Accuracy varies significantly by platform. AI-powered tools generally outperform pure OCR, especially on low-quality scans or hand-amended certificates. Some platforms (like Jones) add human expert review after AI extraction. Others rely entirely on machine processing. The key question isn’t just extraction accuracy but whether the tool correctly identifies compliance gaps after parsing.
Can automated COI parsing software prevent ISNetworld grade drops?
Yes, if the software catches coverage gaps or approaching expirations before you upload to ISNetworld. The most common causes of grade drops are expired documents and insufficient coverage limits, both of which are detectable through pre-submit parsing and gap analysis. PrequalPilot specifically flags below-minimum coverage before upload, and its 60/30/7-day expiry alerts help prevent the “expired COI surprise” that tanks grades. For more on how grades work, see ISNetworld grade requirements explained.
How much does COI tracking software cost?
Prices range widely. BCS offers a free tier and self-service at $0.95 per vendor per month. myCOI charges $30 to $60 per vendor per year with a 200-COI minimum. CertFocus runs $6 to $29 per vendor per year. PrequalPilot starts at $69 per month as a flat subscription. Jones, Billy, TrustLayer, and Bramble require sales conversations for pricing. The right model depends on whether you’re a GC (per-vendor pricing makes sense) or a subcontractor (flat monthly is usually better).
Do subcontractors need different COI software than GCs?
Absolutely. GC-side tools are designed to collect, track, and verify inbound certificates from vendors. Subcontractor-side tools need to parse your own COI, compare it against your hiring client’s specific requirements, and flag problems before submission. These are fundamentally different workflows.

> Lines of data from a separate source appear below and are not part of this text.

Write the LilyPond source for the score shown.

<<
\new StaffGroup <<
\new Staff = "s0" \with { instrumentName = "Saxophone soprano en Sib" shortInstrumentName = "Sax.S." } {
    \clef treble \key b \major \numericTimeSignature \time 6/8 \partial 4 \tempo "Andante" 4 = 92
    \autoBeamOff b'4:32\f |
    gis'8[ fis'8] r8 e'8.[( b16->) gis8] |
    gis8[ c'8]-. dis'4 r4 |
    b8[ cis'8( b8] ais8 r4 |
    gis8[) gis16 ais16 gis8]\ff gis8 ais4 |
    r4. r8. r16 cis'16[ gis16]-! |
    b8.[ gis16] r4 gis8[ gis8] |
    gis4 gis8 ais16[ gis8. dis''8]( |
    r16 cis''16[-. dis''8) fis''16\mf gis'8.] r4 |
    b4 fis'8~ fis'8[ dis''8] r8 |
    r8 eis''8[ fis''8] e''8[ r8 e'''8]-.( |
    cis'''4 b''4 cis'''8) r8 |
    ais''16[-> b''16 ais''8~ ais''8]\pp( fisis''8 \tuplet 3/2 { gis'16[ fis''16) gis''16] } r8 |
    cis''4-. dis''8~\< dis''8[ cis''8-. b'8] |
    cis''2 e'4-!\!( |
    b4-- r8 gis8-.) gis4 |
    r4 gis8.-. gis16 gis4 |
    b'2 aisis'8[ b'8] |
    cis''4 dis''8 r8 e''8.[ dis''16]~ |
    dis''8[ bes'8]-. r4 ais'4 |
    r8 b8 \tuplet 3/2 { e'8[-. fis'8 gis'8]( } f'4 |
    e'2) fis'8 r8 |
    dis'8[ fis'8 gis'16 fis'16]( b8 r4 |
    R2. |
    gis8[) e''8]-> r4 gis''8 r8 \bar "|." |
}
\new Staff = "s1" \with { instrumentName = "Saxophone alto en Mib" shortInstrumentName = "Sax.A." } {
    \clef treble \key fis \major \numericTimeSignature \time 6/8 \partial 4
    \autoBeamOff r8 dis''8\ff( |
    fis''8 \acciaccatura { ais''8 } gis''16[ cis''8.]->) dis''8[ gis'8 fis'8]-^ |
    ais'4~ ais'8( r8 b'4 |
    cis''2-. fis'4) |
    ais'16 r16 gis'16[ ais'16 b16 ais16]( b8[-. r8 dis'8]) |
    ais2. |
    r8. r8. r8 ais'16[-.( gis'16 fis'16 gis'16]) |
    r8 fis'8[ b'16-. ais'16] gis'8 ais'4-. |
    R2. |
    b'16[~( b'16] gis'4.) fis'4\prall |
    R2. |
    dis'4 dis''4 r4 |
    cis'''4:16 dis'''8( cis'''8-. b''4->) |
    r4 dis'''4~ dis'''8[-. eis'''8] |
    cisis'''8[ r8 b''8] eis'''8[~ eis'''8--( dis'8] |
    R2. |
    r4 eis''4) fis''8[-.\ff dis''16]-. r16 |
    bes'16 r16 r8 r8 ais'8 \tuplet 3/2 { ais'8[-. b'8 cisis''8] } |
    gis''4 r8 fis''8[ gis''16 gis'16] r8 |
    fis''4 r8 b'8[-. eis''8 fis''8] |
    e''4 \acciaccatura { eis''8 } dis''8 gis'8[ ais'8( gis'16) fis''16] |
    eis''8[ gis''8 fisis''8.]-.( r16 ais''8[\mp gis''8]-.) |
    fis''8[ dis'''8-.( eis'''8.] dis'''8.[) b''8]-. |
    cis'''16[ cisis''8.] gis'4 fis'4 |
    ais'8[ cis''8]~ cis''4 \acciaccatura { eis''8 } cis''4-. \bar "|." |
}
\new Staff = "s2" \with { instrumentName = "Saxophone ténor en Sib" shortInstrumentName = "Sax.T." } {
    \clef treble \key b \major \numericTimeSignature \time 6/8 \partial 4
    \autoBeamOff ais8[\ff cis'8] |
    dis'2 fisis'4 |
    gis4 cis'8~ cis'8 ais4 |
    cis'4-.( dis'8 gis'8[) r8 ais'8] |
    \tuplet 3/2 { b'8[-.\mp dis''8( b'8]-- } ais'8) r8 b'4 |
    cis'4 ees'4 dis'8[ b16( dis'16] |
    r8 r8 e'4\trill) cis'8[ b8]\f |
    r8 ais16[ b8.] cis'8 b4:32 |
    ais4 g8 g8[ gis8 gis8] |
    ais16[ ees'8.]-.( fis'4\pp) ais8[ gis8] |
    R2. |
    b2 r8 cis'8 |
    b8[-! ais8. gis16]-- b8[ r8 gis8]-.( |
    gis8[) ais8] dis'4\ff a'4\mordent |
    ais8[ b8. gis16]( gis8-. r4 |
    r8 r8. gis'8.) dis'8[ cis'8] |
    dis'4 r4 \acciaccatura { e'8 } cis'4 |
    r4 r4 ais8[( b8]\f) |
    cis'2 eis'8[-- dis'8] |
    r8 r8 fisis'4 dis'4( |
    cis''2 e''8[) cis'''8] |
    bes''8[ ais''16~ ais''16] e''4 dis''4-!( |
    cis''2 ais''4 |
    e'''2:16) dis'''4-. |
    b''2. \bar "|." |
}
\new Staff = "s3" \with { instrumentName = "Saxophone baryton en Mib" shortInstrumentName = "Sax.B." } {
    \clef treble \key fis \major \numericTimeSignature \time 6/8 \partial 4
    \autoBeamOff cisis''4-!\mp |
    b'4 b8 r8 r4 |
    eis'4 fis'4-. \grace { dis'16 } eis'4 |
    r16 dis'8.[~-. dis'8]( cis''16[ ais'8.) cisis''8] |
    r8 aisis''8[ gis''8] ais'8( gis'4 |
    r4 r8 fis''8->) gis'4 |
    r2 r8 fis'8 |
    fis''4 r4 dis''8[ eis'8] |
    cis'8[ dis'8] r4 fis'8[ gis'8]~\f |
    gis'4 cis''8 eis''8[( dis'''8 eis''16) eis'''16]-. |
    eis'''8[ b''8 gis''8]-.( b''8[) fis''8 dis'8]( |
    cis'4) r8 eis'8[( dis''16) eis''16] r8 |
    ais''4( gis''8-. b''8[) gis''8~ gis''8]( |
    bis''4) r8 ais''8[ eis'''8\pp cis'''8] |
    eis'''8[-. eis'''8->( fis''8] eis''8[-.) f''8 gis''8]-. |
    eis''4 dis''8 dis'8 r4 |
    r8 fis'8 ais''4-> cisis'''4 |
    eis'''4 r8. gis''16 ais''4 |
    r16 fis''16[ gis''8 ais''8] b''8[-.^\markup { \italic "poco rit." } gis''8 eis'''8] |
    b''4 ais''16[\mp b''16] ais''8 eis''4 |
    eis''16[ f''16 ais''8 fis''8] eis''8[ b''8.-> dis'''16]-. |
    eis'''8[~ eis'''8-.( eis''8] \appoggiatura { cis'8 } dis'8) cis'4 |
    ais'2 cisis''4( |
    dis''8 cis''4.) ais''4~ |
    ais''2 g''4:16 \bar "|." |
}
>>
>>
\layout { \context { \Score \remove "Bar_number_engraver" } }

A GC tool won’t tell you whether your COI meets a specific hiring client’s minimums before you upload it to ISNetworld.
What’s the difference between COI tracking and COI parsing?
Tracking confirms that a document exists and monitors its expiration date. Parsing extracts the actual data from the document: coverage types, limits, carriers, endorsements, policy periods. The best construction COI software does both, plus gap analysis that compares parsed data against specific contractual or prequalification requirements. Tracking without parsing is just a filing cabinet with reminders.
Can one tool handle ISNetworld and Avetta compliance together?
Today, no single tool fully covers both portals. PrequalPilot works with ISNetworld now and has Avetta and ComplyWorks on its roadmap. For contractors dealing with both portals today, understanding the key differences between Avetta and ISNetworld helps clarify which compliance tasks overlap and which require portal-specific handling.
Is COI parsing software worth it for small contractors?
If you manage even a handful of hiring-client relationships and spend a few hours a week on insurance document management, the math works. Companies using spreadsheets spend 15 to 20 hours weekly on COI tasks. Even recovering half that time justifies a monthly software subscription, and the risk prevention (avoiding a single grade drop or coverage gap) can be worth far more than the subscription cost.